TATAR BİNDİĞİ DALLARI KESİYOR
Temaslı takım maçlarında faul yapmak normaldir. Futbolda, basketbolda, hentbolda ve diğer branşlarda neyin faul olduğu bellidir. Cezası vardır, yapan onu çeker.
Ancak işin içine ‘kasıt’ girerse, ceza artar. O yüzden hakemler harekete de bakar ama aynı zamanda niyeti de okur, ona göre cezayı verir.
Futbolda mesela kasti faul varsa, mutlaka kart çıkar. Bazen sarı, bazen de oyundan atılma anlamına gelen kırmızı kart…
Şimdi…
Eğer siyaset arenasını bir futbol sahası, Ersin Tatar’ı da oyuncu olarak kabul edersek ve son birkaç ayda yaptıklarına bakarsak, en az 3-4 kez oyundan ihraç edileceğini görürüz.
Zira sürekli ‘faul’ yapıyor. Üstelik bazıları ‘kasti’ fauller ve direkt kırmızı kart gerektiriyor.
***
Mesela dün Başsavcılık’ın arkasına saklandı Tatar ‘Başbakanlık makamını neden devretmediği’ eleştirilerine cevaben…
Sormuş da Savcılık “Vekalet veremezsin” demiş.
Bilmem böyle bir hukuki mütalaa verdi mi Başsavcılık… Ama Tatar bir aydır böyle bir görüş aldığını söylemedi. Düne kadar sakladı demek ki…

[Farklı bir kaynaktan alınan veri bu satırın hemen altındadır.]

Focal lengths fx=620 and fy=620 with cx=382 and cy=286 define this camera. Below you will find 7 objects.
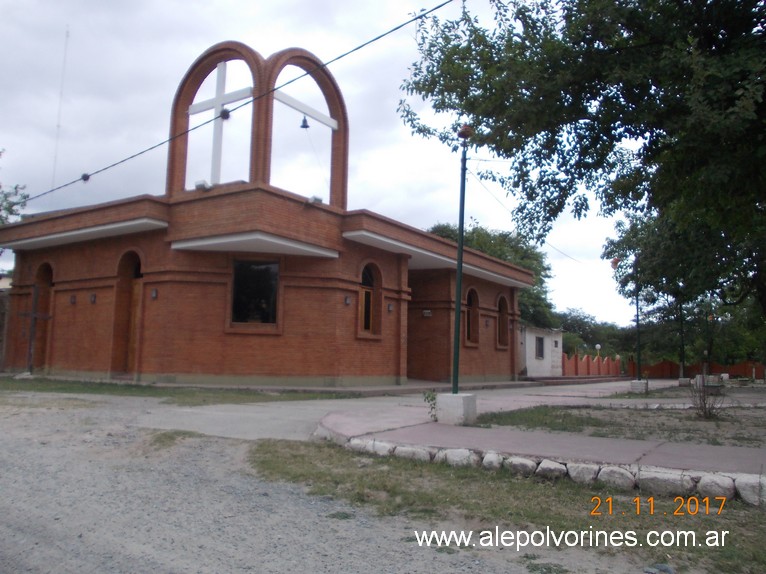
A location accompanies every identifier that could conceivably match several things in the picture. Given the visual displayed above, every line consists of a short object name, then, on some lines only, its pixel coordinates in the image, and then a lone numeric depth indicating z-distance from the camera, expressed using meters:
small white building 32.69
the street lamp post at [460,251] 9.86
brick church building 16.88
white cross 17.42
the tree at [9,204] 30.39
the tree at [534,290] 42.84
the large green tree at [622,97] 7.32
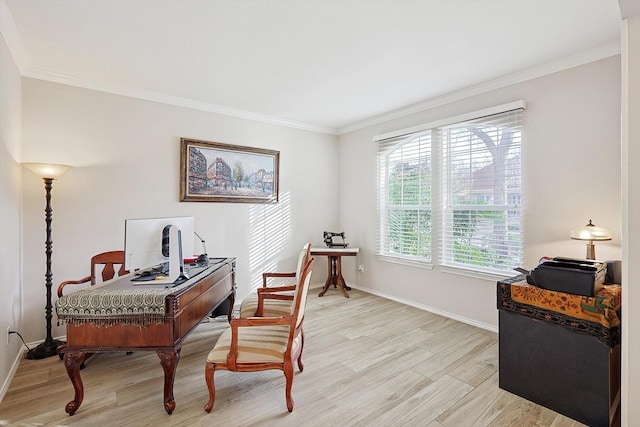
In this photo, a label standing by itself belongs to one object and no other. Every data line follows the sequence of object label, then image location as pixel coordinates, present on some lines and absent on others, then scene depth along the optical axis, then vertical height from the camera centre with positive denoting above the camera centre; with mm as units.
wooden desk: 1940 -764
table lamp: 2346 -163
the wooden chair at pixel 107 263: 2959 -452
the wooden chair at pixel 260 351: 1954 -892
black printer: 1896 -406
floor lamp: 2711 -320
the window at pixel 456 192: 3193 +288
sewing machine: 4848 -389
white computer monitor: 2197 -187
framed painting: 3793 +597
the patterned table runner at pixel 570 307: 1811 -613
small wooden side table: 4578 -764
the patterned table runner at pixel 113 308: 1916 -578
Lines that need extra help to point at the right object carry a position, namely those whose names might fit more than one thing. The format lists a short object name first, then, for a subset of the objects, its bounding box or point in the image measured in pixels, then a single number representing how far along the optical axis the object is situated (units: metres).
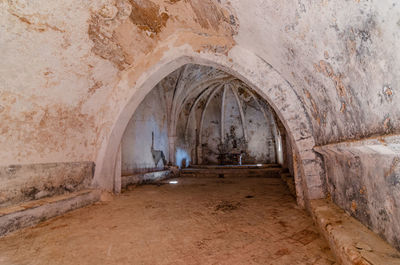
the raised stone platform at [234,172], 8.16
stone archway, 2.55
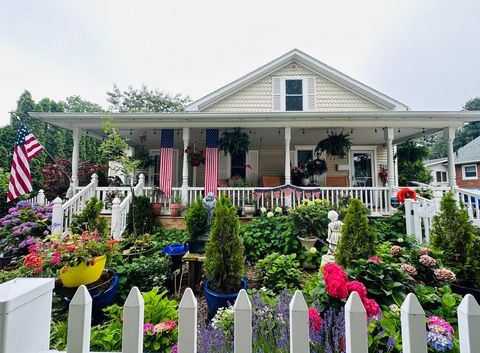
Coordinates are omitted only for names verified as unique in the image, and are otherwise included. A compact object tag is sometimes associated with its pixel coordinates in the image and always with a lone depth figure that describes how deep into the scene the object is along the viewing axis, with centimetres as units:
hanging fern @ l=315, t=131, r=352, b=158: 720
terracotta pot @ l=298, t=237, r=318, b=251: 456
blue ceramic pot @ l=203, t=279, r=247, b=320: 247
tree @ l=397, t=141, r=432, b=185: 771
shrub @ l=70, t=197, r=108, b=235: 441
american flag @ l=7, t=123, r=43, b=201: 539
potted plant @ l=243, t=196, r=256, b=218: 635
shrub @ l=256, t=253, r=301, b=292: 314
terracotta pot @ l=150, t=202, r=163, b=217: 633
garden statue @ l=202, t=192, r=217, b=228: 405
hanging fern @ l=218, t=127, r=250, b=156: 713
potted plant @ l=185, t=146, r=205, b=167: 741
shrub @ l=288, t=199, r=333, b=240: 480
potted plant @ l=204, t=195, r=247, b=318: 263
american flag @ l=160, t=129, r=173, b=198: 703
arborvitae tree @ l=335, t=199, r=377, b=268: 267
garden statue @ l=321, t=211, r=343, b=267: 322
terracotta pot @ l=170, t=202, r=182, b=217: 647
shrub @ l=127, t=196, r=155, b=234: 586
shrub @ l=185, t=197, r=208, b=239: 420
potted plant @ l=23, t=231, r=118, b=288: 264
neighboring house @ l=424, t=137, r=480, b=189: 1733
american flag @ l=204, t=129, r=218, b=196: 715
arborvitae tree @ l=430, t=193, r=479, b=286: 268
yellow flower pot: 272
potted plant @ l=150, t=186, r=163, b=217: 639
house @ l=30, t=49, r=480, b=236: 684
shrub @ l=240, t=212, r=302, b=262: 473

Oysa alenen Yüksek Mahkeme Başkanı Narin Şefik “3 gün içinde iki makamdan birini tercih edeceksiniz” demişti Tatar’a seçildikten sonra…
‘Bu işin müsebbibi sistemdir’ diyor Tatar… Yağ gibi suyun üstüne çıkmaya çabalıyor.
Kendisine eleştiri yöneltenleri de ‘siyaset yapmak’la suçlamayı ihmal etmiyor. Sanki siyasilerin görevi siyaset değil de pasta yapmakmış gibi!..
Oysa bal gibi de kendisi yarattı bu karmaşayı. Yaptığı faullerle ülkeyi hükümetsiz ve Başbakansız bıraktı. Partisini de Başkansız...
Hakem olsa anında basardı kırmızıyı…
***
Peki ya son faule ne demeli?
Bir demeç yayınlandı Tatar adına geçenlerde…
Ne dedi?
“BM kararları halkın iradesinden üstün değilmiş…”
Hamasetin geldiği son nokta olabilir bu söz. Ama hukuk ve diplomasi bilgisinin de sonunu getirir.
Hele Kıbrıs sorununda…
Hele KKTC gibi tanınmamış bir entite için…
‘Toplum Lideri’ sıfatının neşet ettiği örgüt için ‘kararları önemsizdir’ diye bir cümle nasıl kurulabilir ki?
Tatar farkında değil ama, Ankara hükümetinin müdahaleleriyle getirildiği o makamın BM nezdindeki ismi ‘Kıbrıs Türk Toplum Liderliği’dir. Cumhurbaşkanı değil…
Ve eğer BM bir şekilde bu uygulamasından vazgeçerse, dünyayla olan bütün teması sıfırlanır.
BM üyelerinden biri çıkıp “Bizim halkımızın iradesi daha önemlidir, bundan sonra Kıbrıs’ta toplum lideri falan yoktur” derse ne olacak?
Cevap?
Cevap yok tabii…
Zira bindiği dalları birer birer kesiyor Ersin Tatar.
Aha bir ay olmanda halkın birliğini, demokratik yapısını, siyasi dengeleri bozdu. Partisini dağıttı. Anastasiadis’in elini rahatlattı. Şimdi de BM ile uğraşmaya başladı!
Neyse ki Ankara’dan uyarılmış olmalı ki ertesi gün Maraş’ı bahane ederek “BM kararlarının dışına çıkmıyoruz” dedi.